Art Basel Week: From Dog Furniture to Audi Chairs
ABC News' Seni Tienabeso reports from Miami:
Its 10:55 a.m. in South Beach, and the world's well-heeled and well-to-do wait in line, pressed against one another. But they are not waiting to get into the hot new club. It's not even night-time.
Within minutes the doors will open, allowing VIPs entry to preview the signature event of Art Week, seven days filled with glitz, glamour, debauchery and art so uniquely Miami that to outsiders it might all seem like a joke. But it's far from a joke. This is the most important art fair in the Americas, and by the time it's over, tens of millions of dollars will have changed hands.
Art in 2012 at Basel can be a canvas, a chair or a hotel.
After scouring the city and its 2,000-plus temporary galleries and art installations, these are the quirkiest displays around:
"Architecture for Dogs": Less than 10 minutes away from Art Basel in the Design District, a formerly dilapidated neighborhood that has been transformed into a tropical Soho, dogs can lounge on furniture built for them while their owners watch. It's called " Architecture for Dogs," and it's an early hit.
Thirteen pieces ranging from a "Doghouse that Walks" to objects that let dogs lie in the shade is a "gift to man's best friend," according to Kenya Hara, a renowned Japanese designer who created the posh do-it-yourself installations. The gallery is allowing the public, during select times, to bring its dogs and have them play with the art. Hara hopes people go on architecturefordogs.com, replicate the designs at home and take photos of the pieces for a book the gallery plans to release after its installation concludes a global tour - from Miami to Tokyo - next year.
"Black Lords": Back in the heart of South Beach's famous Collins Avenue, Desi Santiago took architecture and dogs to an entirely different level, somehow convincing the Lords South Beach hotel to allow him to paint the entire historical building black while placing large balloons resembling a God-zilla size dog on its roof. The "Black Lords" installation, commissioned by Perrier, is best seen in its totality from across the street, poolside at the Dream Hotel, where those with nothing to do but hang out sip on cocktails and bake themselves in the Miami winter sun.
In the hotel, Santiago, the New York Times anointed "artist of the moment," famed for mixing fashion and art, asks before he heads off for tea with Stella McCartney, "Do you want your future read?"
In the middle of the hotel's open outdoor space lies a box where you put in a card with a wish, press your fingers inside an opening on top and wait for your future to be read as the menacing dog-like face at the top of the hotel, seemingly peering at onlookers below in what looks like approval and disapproval, begins to smoke …

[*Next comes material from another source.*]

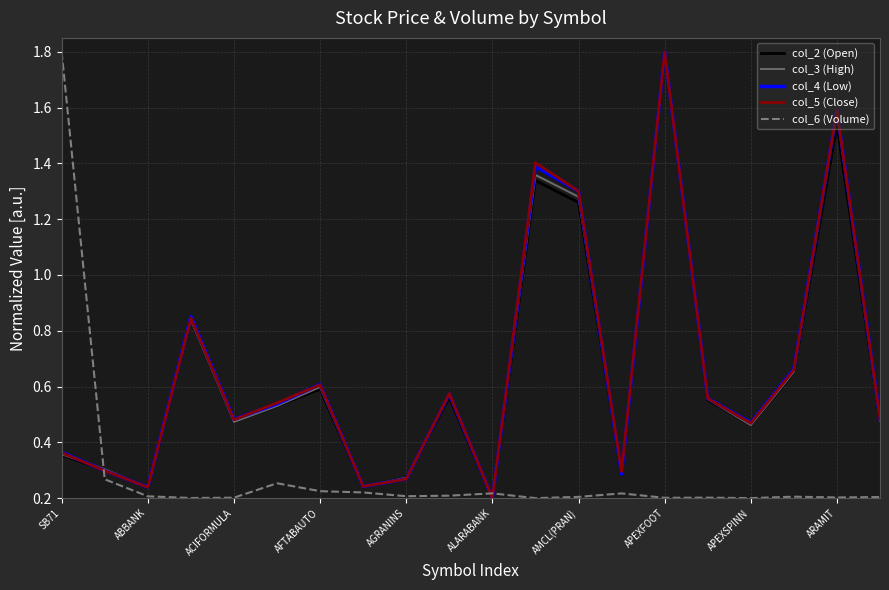

What is the highest value of the col_2 (Open) series?

1.8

Santiago calls this interactive work, which envelops the entire hotel and took eight days to build, a "vision for the future." His fascination with fortune-telling dates back to college, where he tried to perfect mind-reading experiments, some of which he believes proved effective. The black symbolizes the deaths in his family. All of it is interactive. He says "Black Lords" is its official name, but he calls the dog Gypsy, after his actual dog. It glimmers at night, especially when the exclusive and invite-only Basel party crowd stops by to play.
"R18?: In the Design Miami tent, the world's most important and influential design exhibition, furniture is taken to untold heights. Audi, known for car seats, took on chairs. It commissioned a team that looked at its ultra-lightweight carbon fiber " R18? car as the inspiration behind its "77g" chair. The chair, which took 11 months to design, stands out amid the celebs, commoners and jaw-dropping furniture that fill the tents.

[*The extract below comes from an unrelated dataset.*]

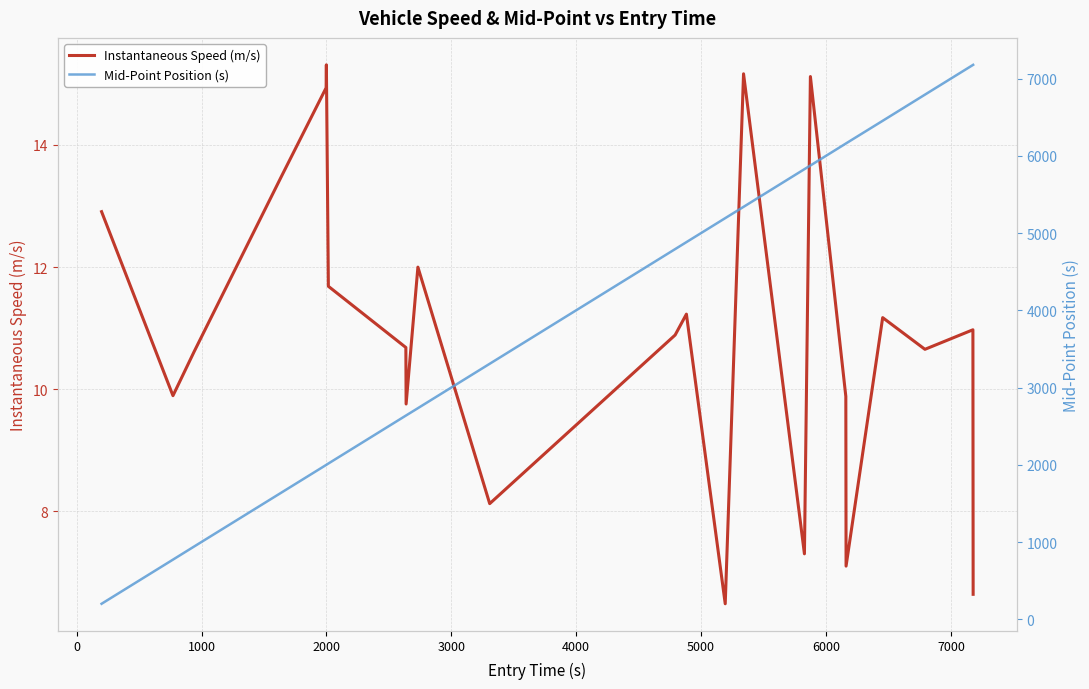

True or false: Instantaneous Speed (m/s) has more than 2 points higher than both neighbors.

True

"Design has order to push technological and aesthetic values and lead where we all go," said Reed Kram of Kram/Weisshaar, which designed the project. "These types of designs could be central pieces in our lives in the future. They are light, cheaper to ship as a result and more environmentally-friendly when you do."
"History Line": Nick Gentry at the Scopes art show in Midtown Miami had his own approach to conservation, taking floppy discs - remember those 3.5-inch marvels of technology that are now as useful as a typewriter - into a work of art. The work is simple, yet intricate and costs $17,000 - a steal compared to some of the other pieces of art on display.
The Scopes fair is known to house the artist of tomorrow, but this piece stopped casual onlookers in their tracks. Many of the artists at Scopes eventually end up in the more famous and exclusive Art Basel, where it's hard to take a step without wondering "what is that" and "wow": two thoughts at the heart of modern day art during every era.